▸ Work instruction A
Count the lines in the saved entries below that contain the word "arrangement", and give only the number.

▸ Text block
● ● ● ● ●

Collapsing the requirements

Sun Aug 4 20:06:26 UTC 2019

----- Mail original -----
> De: "Remi Forax" <forax at univ-mlv.fr>
> À: "Brian Goetz" <brian.goetz at oracle.com>
> Cc: "valhalla-spec-experts" <valhalla-spec-experts at openjdk.java.net>
> Envoyé: Samedi 3 Août 2019 19:48:01
> Objet: Re: Collapsing the requirements

> ----- Mail original -----
>> De: "Brian Goetz" <brian.goetz at oracle.com>
>> À: "valhalla-spec-experts" <valhalla-spec-experts at openjdk.java.net>
>> Envoyé: Samedi 3 Août 2019 18:37:56
>> Objet: Collapsing the requirements
> 
>> As Remi noted, we had some good discussions at JVMLS this week.  Combining that
>> with some discussions John and I have been having over the past few weeks, I
>> think the stars are aligning to enable us to dramatically slim down the
>> requirements.  The following threads have been in play for a while:
>> 
>> - John: I hate the LPoint/QPoint distinction
>> - Brian: I hate null-default types
>> - Remi: I hate the V? type
>> 
>> But the argument for each of these depended, in some way, on the others.  I
>> believe, with a few compromises, we can now prune them as a group, which would
>> bring us to a much lower energy state.
>> 
>> ## L^Q World — Goodbye `LV;`
>> 
>> We’ve taken it as a requirement that for a value type V, we have to support both
>> LV and QV, where LV is the null-adjunction of QV.  This has led to a lot of
>> complexity in the runtime, where we have to manage dual mirrors.

● ● ● ● ●

(Saved entries)
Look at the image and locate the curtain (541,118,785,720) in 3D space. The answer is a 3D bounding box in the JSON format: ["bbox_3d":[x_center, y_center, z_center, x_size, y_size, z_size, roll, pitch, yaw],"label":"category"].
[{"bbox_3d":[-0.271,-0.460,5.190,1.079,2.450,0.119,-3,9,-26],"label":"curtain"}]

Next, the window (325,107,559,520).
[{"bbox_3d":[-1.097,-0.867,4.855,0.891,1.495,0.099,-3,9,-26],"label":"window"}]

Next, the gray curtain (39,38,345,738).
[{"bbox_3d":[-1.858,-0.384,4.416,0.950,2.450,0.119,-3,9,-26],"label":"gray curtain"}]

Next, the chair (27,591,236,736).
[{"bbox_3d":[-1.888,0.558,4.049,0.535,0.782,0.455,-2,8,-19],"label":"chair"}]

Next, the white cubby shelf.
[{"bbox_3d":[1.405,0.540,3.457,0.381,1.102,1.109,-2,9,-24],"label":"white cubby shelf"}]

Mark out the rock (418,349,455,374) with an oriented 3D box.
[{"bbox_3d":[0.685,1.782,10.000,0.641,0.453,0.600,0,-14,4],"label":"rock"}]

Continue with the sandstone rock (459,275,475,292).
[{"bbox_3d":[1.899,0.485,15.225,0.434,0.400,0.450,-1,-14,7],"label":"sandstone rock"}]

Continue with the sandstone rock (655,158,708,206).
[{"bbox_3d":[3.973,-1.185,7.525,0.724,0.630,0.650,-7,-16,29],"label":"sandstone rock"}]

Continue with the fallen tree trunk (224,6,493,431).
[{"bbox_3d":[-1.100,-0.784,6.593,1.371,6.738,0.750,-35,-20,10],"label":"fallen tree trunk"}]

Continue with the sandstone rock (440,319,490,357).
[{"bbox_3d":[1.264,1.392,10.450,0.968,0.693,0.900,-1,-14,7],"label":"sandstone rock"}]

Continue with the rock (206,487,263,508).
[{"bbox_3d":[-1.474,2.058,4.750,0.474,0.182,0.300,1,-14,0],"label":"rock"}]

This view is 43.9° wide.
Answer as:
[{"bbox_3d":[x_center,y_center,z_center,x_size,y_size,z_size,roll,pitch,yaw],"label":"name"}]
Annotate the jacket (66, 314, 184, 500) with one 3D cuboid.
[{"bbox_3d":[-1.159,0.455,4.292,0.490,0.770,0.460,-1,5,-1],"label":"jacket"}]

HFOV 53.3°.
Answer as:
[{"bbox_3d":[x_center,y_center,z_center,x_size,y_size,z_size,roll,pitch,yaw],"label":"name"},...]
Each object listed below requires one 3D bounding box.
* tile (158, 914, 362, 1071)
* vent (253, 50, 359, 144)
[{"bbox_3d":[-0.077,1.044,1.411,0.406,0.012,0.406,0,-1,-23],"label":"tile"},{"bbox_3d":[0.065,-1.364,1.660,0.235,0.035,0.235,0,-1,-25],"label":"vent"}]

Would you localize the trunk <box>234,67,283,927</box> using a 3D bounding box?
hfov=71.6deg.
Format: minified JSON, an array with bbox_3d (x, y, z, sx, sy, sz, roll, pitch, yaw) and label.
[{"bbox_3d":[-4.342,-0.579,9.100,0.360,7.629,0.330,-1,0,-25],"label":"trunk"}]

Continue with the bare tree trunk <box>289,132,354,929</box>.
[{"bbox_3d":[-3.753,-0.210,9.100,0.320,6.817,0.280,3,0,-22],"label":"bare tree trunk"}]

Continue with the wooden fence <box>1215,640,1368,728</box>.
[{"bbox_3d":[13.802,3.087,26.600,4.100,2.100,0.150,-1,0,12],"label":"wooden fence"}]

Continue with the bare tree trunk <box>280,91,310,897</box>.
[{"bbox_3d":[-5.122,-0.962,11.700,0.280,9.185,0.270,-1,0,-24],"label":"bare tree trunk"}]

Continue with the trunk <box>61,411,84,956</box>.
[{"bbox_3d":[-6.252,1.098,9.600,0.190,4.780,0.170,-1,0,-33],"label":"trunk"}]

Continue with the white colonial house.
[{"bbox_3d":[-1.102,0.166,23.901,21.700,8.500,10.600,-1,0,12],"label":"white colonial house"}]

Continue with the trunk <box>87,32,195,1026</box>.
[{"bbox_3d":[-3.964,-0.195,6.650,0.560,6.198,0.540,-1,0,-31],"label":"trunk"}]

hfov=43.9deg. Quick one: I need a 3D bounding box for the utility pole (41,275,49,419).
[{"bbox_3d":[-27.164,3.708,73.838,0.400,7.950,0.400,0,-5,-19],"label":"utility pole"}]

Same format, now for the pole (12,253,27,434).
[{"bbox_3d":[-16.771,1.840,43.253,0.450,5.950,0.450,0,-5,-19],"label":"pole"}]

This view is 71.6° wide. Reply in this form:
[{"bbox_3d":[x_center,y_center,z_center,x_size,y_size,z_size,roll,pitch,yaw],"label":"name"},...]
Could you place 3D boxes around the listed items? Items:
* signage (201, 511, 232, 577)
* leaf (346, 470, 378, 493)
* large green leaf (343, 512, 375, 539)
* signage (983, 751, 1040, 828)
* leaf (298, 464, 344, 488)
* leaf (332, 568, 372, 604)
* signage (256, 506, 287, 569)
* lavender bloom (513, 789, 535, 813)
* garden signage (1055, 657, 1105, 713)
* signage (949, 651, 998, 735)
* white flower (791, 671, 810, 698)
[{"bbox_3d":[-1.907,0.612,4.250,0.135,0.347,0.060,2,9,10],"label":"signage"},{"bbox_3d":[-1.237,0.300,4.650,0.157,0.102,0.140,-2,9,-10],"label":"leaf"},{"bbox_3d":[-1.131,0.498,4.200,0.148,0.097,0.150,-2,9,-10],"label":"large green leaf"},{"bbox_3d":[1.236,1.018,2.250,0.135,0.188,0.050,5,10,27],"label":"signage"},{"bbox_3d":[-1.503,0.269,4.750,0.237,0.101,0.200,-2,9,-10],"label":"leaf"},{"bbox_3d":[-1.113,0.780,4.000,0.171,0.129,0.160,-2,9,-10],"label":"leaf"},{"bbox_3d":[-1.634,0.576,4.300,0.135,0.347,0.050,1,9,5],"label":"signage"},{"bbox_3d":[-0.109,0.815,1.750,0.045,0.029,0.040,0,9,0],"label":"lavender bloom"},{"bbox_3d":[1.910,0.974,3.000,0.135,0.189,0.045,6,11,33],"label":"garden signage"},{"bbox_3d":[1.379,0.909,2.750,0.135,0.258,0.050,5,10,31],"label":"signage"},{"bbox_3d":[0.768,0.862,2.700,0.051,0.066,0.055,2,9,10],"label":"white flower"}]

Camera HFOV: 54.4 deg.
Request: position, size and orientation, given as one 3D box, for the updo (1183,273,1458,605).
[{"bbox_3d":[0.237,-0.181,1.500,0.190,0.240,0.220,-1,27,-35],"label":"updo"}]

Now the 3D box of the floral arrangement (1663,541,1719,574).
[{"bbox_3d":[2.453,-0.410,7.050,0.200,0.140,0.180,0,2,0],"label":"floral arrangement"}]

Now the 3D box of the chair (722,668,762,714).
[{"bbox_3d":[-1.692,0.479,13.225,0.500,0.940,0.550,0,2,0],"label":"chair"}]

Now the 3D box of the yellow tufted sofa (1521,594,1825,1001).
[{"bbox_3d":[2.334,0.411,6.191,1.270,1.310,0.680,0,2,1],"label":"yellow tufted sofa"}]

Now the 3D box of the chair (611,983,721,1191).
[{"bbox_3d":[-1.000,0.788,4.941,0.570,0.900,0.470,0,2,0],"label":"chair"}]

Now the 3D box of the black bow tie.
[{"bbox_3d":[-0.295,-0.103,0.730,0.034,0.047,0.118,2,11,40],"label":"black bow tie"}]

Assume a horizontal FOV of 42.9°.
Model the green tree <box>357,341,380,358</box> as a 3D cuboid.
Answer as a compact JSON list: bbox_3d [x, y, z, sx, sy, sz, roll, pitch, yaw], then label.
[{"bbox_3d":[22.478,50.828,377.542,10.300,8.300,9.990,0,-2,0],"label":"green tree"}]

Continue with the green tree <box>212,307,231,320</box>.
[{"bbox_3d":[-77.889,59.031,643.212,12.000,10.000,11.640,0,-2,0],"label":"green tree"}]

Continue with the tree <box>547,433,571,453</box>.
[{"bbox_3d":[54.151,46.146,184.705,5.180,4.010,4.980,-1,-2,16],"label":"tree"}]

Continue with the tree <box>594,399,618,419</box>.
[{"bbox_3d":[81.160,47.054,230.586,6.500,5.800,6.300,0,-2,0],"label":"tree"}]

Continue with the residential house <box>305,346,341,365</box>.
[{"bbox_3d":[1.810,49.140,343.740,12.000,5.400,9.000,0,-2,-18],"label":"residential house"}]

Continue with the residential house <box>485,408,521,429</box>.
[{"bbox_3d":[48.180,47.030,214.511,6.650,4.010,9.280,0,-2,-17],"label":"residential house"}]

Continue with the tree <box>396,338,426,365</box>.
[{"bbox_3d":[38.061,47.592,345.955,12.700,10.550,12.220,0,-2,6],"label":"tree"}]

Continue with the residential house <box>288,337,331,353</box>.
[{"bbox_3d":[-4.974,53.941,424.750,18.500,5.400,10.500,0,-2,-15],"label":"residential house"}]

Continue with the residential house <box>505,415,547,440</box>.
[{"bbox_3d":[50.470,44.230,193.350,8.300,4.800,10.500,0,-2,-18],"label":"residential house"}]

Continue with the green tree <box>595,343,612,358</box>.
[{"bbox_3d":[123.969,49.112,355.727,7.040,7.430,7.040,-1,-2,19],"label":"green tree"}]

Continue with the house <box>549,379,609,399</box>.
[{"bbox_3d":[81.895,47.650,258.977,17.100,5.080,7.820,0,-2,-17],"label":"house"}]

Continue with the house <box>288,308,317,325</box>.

● ● ● ● ●

▸ Work instruction B
Shorten the paragraph in the mailing-list message above that begins "We’ve taken it as a requirement", keeping its main facts.

▸ Exercise response A
2

▸ Exercise response B
It has been a requirement to support both LV and QV for a value type V, with LV being the null-adjunction of QV. This made the runtime much more complex, since dual mirrors had to be managed.